NEW YORK – Members of the International Cancer Genome Consortium (ICGC)'s Pan-Cancer Analysis of Whole Genomes (PCAWG) Consortium have integrated and analyzed whole-genome sequence data for thousands of tumors spanning 38 cancer types generated through ICGC and the Cancer Genome Atlas project (TCGA), getting a closer look at the point mutations, chromosomal rearrangements, and other alterations contributing to cancer development and behavior.
Although they did not see large numbers of new cancer-related genes and pathways, the investigators put together "a broad and comprehensive portrait of cancer-related mutations in both the coding and the non-coding portions of the genome," said co-lead author Lincoln Stein, a researcher at the University of Toronto and head of adaptive oncology at the Ontario Institute for Cancer Research, during a conference call on Tuesday to discuss the results of the project.
"We found the same pathways that had been identified by [tumor] exome sequencing, but many more ways to change those pathways," Stein explained. "What we've been able to do is increase our ability to identify which pathways and genes are altered in a particular cancer, so that … we can more accurately diagnose what changes have occurred in a patient's tumor, identify the dysregulated pathways in that patient, and assign that patient to the therapy most likely to be effective and least likely to have toxic effects."
Over the past few decades, the cancer research community has been systematically sifting through the many mutations that may occur in the human genome to narrow in on those with the ability to prompt cancer development. But while tens of thousands of cancer exomes that have now been sequenced have offered insights into potential drivers in protein-coding portions of the genome, Stein noted, far less work has been done to bring together information on whole-genome sequences across cancer types.
For a series of pan-cancer analyses, outlined in nearly two dozen articles published in Nature and Nature-family journals on Wednesday, Stein and his colleagues — more than 1,300 investigators from teams around the world — attempted to uniformly analyze whole-genome sequence data for 2,658 cancer cases previously profiled for the ICGC and TCGA efforts, unearthing new insights into the biology and potential vulnerabilities of tumors from diverse cancer types.
"To me, the most striking finding out of all of the suite of papers is just how different one person's cancer genome is from another person's," Peter Campbell, head of the cancer, aging, and somatic mutation program at the Wellcome Sanger Institute and co-leader of the pan-cancer steering committee, said during the call.

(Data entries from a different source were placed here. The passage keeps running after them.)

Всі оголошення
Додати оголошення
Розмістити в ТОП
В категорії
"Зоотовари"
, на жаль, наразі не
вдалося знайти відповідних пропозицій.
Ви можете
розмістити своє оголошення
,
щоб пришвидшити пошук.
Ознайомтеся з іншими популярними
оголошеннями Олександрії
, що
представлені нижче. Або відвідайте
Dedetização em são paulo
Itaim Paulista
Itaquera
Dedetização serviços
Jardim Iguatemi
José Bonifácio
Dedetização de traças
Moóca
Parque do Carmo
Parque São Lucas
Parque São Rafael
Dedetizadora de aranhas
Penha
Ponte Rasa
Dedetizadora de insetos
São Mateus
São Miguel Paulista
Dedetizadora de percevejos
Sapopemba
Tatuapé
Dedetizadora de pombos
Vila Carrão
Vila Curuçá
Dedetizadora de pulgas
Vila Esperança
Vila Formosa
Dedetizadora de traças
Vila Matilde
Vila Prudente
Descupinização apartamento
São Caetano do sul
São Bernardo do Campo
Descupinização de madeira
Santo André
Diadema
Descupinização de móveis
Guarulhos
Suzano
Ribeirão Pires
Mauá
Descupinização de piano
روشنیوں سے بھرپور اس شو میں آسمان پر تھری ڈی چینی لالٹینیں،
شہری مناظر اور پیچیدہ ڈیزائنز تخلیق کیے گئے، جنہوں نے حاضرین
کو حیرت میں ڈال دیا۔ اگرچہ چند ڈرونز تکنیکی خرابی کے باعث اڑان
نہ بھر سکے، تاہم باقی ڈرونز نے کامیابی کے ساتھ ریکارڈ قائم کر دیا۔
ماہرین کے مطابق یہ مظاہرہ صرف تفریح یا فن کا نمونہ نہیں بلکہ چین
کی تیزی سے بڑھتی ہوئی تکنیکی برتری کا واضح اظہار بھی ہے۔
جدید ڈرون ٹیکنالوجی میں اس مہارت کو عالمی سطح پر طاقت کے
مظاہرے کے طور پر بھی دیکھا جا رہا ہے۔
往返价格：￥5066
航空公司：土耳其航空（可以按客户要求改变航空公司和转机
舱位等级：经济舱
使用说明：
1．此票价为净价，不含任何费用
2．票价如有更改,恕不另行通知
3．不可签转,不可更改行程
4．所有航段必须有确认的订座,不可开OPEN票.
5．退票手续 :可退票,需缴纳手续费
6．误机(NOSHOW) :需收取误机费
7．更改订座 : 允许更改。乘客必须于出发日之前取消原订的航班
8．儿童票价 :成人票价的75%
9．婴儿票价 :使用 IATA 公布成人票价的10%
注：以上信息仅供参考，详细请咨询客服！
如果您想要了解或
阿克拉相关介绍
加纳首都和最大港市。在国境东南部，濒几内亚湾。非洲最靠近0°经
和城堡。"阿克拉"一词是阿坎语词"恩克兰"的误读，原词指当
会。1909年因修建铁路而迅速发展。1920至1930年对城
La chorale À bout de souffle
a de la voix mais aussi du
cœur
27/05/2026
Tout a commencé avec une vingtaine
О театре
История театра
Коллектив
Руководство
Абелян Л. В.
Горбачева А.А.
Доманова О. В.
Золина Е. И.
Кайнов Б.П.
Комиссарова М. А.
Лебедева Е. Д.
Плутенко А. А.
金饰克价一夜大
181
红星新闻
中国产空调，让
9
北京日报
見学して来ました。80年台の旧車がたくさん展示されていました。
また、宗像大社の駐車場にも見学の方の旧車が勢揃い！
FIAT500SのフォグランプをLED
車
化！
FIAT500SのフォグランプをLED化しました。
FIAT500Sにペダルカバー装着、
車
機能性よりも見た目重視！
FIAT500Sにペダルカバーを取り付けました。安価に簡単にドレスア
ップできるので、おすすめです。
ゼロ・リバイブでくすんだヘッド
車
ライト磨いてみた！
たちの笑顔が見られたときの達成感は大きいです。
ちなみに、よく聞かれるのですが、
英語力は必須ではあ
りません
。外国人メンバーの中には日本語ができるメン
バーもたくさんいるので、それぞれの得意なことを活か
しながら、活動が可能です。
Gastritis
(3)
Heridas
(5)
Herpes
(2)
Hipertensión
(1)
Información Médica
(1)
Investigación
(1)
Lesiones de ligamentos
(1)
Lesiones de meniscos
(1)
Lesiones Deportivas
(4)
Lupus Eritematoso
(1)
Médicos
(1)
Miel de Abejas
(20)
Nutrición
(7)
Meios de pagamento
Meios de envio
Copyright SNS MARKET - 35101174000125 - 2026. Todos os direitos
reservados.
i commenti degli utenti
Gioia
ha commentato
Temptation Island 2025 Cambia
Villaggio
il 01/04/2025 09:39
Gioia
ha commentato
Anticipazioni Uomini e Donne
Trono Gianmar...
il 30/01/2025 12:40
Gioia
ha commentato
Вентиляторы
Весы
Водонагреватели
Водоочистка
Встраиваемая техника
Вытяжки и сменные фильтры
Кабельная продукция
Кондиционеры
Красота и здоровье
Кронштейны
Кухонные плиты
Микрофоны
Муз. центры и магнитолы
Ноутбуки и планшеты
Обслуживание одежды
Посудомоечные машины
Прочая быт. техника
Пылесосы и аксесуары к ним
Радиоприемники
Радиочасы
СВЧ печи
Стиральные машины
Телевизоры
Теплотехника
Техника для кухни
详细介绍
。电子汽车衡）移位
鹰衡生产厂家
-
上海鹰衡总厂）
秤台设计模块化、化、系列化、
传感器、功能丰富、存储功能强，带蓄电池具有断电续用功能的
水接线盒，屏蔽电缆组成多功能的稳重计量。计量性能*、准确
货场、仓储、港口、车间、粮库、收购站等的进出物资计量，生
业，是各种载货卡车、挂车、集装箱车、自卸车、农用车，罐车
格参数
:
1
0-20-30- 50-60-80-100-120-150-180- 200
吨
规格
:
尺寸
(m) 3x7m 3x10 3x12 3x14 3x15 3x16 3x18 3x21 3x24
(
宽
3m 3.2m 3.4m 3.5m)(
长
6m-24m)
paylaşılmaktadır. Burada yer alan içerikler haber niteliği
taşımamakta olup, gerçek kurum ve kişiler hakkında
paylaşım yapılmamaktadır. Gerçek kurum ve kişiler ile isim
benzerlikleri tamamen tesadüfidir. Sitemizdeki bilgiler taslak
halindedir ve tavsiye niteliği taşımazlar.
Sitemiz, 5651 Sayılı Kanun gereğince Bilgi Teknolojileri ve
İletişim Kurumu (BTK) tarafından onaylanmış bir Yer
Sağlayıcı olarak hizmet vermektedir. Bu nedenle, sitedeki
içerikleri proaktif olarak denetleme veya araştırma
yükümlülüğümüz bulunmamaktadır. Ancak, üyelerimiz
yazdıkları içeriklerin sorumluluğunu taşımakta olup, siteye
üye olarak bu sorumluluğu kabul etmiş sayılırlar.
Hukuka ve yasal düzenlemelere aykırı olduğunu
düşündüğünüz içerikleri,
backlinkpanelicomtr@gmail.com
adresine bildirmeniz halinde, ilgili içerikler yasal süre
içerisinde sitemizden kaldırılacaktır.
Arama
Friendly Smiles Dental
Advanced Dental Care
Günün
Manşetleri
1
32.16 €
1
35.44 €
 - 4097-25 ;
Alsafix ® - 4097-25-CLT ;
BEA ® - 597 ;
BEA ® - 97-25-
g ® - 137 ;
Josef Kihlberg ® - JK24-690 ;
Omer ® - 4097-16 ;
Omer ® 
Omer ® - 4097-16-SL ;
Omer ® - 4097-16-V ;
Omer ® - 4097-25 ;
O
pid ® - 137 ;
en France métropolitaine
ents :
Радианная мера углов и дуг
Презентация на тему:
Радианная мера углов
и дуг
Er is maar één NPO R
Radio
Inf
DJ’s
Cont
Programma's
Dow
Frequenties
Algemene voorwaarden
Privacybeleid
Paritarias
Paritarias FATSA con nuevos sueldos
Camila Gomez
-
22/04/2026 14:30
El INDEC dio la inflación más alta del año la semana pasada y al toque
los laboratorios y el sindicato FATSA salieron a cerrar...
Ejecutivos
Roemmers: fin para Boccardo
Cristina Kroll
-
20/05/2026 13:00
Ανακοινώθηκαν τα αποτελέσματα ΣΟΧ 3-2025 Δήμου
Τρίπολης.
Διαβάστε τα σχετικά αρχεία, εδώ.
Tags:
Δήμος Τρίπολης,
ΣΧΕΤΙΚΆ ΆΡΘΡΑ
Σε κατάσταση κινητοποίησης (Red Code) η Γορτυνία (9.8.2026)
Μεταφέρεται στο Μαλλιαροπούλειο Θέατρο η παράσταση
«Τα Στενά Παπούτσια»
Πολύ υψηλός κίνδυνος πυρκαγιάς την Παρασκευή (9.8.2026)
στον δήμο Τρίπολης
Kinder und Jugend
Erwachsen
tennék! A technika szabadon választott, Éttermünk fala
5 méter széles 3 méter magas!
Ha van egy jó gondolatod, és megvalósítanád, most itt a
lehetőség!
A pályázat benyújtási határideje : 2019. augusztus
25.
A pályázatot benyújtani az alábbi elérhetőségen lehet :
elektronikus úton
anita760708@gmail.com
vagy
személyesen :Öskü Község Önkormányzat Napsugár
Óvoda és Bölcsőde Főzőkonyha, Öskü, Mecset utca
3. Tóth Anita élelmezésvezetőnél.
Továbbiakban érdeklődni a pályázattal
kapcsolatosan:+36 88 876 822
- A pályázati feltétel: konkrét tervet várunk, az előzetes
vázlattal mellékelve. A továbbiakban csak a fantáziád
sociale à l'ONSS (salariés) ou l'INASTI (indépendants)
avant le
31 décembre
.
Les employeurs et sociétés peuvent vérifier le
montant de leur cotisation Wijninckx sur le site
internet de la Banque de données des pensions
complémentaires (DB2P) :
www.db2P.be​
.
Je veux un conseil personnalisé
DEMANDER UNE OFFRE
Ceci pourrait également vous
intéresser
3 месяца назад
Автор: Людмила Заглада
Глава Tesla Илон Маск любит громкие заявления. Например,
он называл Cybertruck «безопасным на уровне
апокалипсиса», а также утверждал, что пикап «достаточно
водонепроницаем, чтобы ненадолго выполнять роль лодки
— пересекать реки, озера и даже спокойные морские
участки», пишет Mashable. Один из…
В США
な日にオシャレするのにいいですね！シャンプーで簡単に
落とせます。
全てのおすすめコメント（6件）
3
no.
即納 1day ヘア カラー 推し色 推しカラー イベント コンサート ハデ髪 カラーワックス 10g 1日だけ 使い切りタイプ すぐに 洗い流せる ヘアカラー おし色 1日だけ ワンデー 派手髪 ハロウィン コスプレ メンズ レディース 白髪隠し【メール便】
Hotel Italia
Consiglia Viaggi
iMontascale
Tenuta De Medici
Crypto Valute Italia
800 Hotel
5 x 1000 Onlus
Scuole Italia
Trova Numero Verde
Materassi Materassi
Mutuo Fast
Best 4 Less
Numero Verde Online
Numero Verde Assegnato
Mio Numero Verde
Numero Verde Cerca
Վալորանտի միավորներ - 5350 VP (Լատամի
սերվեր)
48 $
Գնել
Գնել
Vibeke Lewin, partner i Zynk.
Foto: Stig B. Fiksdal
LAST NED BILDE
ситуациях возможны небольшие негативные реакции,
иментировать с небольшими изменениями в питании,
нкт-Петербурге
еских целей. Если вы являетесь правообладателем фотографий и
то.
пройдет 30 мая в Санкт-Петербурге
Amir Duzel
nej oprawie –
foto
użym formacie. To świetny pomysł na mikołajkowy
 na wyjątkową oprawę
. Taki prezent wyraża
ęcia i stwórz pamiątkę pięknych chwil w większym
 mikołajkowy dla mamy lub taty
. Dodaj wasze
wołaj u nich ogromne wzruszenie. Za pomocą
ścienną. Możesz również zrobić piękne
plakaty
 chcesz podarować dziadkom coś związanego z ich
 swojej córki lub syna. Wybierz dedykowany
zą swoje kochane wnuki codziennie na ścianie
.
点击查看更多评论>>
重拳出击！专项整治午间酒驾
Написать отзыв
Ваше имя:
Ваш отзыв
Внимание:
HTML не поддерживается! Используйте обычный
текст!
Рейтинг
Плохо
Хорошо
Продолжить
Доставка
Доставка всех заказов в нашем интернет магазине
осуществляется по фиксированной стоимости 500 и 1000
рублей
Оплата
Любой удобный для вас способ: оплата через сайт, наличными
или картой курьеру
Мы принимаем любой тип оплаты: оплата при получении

Along with clues for better classifying primary and metastatic cancers, including "carcinoma of unknown primary" (CUP) cases, members of the team uncovered molecular insights that may eventually help find and thwart some of the early events that set cells on the path to becoming cancer.
In one of the papers, for example, a team led by researchers at the European Molecular Biology Laboratory took a tumor archeology approach to dig into the mutations accumulating in a patient's tumor over time to identify driver events occurring long before cancer diagnoses in some cases.
Still other papers tallied mutational signatures in tumor genomes and exomes, delved into alterations found with transcriptomic approaches, searched for informative structural variants in tumor genomes, profiled potential regulation-related changes in tumors, and more.
"What this analysis — the pan-cancer analysis — has done is really laid bare the reasons for … unpredictability in clinical outcomes: the reasons are written in the genome," Campbell said, noting that the goal is to one day tailor treatment for each individual patient based on their tumor genome and other molecular insights.
"We see thousands of different combinations of mutations that can cause the cancer, and more than 80 different underlying processes generating the mutations in a cancer," he explained. "That leads to very different shapes and patterns in the genomes that result: some of these processes reflect the wear and tear of aging, some of them reflect inherited causes, some reflect the lifestyles that people have engaged in, and all of these shape and mold the genome during cancer's development."
The PCAWG team is making raw, processed, and interpretative data used for the newly-published analyses available to other members of the research community through an ICGC Data Portal, Stein noted, in the hopes of leaving a "legacy dataset that will continue to give to the cancer research community for years to come."
Although sequencing is more frequently being used as a clinical tool, cancer genome sequencing is still at a relatively early stage, and access to it "remains patchy," Campbell cautioned. Still, he suggested that the current pan-cancer analyses may serve as a resource for existing and anticipated sequencing programs in different parts of the world.
In addition to "illustrating all the manifold ways that a cancer genome can be analyzed and the insights that emerge," he said, the work demonstrates the feasibility of coming up with "portable, stable, and reproducible" data analysis pipelines and strategies for building even larger cancer genome collections that can be used by investigators around the world.